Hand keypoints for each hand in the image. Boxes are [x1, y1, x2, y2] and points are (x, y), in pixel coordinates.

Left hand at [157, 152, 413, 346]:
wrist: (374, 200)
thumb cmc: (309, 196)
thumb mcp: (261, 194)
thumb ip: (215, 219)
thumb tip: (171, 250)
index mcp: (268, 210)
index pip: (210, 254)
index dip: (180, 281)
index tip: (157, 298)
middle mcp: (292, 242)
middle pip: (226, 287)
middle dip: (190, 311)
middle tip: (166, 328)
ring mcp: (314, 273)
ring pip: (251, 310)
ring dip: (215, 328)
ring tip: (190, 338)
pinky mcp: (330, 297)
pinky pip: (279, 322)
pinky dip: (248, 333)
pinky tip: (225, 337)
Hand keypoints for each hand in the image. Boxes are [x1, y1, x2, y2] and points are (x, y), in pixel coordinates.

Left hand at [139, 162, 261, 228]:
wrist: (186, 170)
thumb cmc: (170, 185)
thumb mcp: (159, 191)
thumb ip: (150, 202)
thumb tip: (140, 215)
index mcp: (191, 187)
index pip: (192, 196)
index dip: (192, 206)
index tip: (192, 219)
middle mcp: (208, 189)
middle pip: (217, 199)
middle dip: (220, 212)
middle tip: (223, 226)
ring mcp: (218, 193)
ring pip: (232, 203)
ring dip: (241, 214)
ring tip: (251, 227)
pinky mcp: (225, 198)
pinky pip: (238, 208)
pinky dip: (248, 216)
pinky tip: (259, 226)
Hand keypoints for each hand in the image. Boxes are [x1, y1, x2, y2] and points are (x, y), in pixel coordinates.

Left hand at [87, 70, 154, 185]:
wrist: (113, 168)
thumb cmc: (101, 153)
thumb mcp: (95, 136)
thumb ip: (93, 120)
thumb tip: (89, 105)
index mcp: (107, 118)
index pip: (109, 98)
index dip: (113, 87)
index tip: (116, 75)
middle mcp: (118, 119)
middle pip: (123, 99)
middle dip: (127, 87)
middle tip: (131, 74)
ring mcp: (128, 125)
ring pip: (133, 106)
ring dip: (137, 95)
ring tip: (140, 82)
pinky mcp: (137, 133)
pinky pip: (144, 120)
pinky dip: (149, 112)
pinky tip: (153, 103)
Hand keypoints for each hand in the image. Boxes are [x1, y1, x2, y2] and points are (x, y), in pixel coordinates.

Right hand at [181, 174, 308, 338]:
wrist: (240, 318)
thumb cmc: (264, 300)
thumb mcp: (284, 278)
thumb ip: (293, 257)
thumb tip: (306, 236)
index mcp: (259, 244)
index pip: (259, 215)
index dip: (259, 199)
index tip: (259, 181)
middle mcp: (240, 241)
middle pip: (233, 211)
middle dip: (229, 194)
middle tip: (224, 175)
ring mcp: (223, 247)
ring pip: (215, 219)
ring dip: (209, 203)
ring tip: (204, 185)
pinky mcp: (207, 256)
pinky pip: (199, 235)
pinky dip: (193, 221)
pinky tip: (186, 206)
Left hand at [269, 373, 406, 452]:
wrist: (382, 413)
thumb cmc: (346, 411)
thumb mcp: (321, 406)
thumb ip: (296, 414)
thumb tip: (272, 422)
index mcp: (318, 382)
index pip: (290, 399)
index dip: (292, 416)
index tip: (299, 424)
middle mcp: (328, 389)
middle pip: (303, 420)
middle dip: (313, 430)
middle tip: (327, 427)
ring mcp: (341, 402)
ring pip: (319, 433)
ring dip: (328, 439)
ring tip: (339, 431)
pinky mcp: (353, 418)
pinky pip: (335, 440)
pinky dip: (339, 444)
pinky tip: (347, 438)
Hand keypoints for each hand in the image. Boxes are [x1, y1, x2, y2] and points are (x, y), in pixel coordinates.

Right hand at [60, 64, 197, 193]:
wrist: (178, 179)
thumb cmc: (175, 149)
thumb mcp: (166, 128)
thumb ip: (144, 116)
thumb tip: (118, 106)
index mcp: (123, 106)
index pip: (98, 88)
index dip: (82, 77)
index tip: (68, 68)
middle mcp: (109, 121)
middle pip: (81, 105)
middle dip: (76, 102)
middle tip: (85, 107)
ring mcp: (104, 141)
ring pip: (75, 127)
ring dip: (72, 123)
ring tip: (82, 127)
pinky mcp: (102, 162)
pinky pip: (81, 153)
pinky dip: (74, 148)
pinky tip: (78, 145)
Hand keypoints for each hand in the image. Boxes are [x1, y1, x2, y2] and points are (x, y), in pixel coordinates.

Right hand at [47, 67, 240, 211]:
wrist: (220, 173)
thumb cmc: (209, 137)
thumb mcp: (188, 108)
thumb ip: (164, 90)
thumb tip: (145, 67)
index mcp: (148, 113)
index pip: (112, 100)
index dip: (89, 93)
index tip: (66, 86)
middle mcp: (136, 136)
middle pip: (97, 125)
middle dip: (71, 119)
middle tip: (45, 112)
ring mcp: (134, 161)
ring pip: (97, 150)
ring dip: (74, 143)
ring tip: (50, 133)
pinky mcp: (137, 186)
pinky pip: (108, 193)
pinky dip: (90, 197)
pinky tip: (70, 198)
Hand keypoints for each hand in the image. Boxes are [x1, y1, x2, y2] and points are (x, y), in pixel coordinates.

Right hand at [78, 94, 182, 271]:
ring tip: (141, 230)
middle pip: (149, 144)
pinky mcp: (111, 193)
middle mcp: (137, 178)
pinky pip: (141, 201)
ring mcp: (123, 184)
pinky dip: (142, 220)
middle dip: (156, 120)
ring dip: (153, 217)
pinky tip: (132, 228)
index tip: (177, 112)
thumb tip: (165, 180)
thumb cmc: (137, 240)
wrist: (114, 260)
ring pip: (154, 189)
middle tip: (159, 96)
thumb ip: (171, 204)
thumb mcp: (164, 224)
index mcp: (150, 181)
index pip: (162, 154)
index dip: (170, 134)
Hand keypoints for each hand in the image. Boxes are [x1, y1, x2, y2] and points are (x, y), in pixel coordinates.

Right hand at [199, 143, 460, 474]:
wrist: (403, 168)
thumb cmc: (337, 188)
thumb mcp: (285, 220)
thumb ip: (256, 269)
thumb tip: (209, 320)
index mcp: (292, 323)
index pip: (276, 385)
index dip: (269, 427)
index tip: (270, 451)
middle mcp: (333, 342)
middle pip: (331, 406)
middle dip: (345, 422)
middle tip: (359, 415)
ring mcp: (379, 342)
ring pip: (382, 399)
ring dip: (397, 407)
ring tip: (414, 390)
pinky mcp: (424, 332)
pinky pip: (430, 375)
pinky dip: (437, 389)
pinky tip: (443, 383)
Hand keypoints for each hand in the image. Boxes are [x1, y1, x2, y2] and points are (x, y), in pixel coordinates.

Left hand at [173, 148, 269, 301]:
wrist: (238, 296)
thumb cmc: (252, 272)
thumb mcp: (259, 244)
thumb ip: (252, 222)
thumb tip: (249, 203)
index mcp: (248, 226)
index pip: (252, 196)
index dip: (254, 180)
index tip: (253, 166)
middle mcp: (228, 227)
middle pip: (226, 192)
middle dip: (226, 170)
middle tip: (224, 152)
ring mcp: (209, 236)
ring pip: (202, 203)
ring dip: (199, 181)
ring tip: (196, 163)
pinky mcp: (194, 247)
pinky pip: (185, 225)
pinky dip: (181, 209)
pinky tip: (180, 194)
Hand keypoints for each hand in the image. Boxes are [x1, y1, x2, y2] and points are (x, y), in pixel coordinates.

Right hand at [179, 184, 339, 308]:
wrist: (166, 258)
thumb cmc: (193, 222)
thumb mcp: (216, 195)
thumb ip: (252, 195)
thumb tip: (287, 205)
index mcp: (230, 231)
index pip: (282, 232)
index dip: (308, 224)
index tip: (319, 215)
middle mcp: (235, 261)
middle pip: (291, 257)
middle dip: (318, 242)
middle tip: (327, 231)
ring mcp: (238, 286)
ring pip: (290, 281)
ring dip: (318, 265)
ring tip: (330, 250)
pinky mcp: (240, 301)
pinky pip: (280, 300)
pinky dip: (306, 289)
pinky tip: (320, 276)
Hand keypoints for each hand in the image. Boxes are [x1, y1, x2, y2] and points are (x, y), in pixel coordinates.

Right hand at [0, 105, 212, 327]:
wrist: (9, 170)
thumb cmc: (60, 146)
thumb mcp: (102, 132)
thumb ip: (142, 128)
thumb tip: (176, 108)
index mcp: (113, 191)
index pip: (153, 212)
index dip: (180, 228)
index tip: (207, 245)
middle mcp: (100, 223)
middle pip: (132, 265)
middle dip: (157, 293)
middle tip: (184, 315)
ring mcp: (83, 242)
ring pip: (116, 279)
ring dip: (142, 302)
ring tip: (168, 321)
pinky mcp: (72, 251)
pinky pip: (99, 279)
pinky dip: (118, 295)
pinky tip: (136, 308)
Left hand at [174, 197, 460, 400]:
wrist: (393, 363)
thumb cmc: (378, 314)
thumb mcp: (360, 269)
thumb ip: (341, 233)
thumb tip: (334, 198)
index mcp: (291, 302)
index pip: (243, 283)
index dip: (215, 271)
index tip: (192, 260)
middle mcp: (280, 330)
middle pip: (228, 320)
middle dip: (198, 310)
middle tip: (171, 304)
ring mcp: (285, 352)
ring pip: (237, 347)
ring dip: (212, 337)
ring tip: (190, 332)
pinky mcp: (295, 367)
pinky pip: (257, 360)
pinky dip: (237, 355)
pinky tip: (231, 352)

···

▶ _Exercise description_
Please copy the lines above from the line with "ring tip: (414, 390)" up to and including the line with "thumb tip: (176, 108)", exactly as written and with nothing else.

▶ _Solution_
ring tip: (414, 390)
pinky mcp: (424, 332)
pinky pip: (430, 375)
pinky dip: (437, 389)
pinky tip: (443, 383)
Hand keypoints for each hand in the image. Boxes are [x1, y1, x2, y2] and points are (x, y), in pixel coordinates.

Left hand at [173, 148, 269, 301]:
wrist: (238, 296)
thumb cmc: (252, 272)
thumb mcp: (259, 244)
thumb ip: (252, 222)
thumb tip: (249, 203)
index mcp: (248, 226)
index pip: (252, 196)
index dip: (254, 180)
index tip: (253, 166)
middle mcp: (228, 227)
middle pip: (226, 192)
middle dip: (226, 170)
middle tip: (224, 152)
ring mcp: (209, 236)
ring pip: (202, 203)
ring dip: (199, 181)
ring tip: (196, 163)
pinky mcp: (194, 247)
pinky pip: (185, 225)
pinky dip: (181, 209)
pinky tip: (180, 194)
Hand keypoints for each hand in the image. Boxes are [x1, y1, x2, y2] and points are (x, y), in pixel coordinates.

Right hand at [179, 184, 339, 308]:
wrist: (166, 258)
thumb cmc: (193, 222)
thumb mcp: (216, 195)
thumb ip: (252, 195)
thumb tip: (287, 205)
index mcp: (230, 231)
index pip: (282, 232)
index dip: (308, 224)
index tip: (319, 215)
middle mcp: (235, 261)
middle pip: (291, 257)
middle dip: (318, 242)
middle tip: (327, 231)
ring mcp: (238, 286)
ring pip: (290, 281)
ring dip: (318, 265)
ring tip: (330, 250)
pinky mcp: (240, 301)
pinky pip: (280, 300)
pinky dip: (306, 289)
pinky tip: (320, 276)
Hand keypoints for each hand in the image. Boxes are [x1, y1, x2, y2] and points are (x, y), in pixel coordinates.

Right hand at [0, 105, 212, 327]:
wrist: (9, 170)
thumb cmc: (60, 146)
thumb mcp: (102, 132)
thumb ip: (142, 128)
thumb tip: (176, 108)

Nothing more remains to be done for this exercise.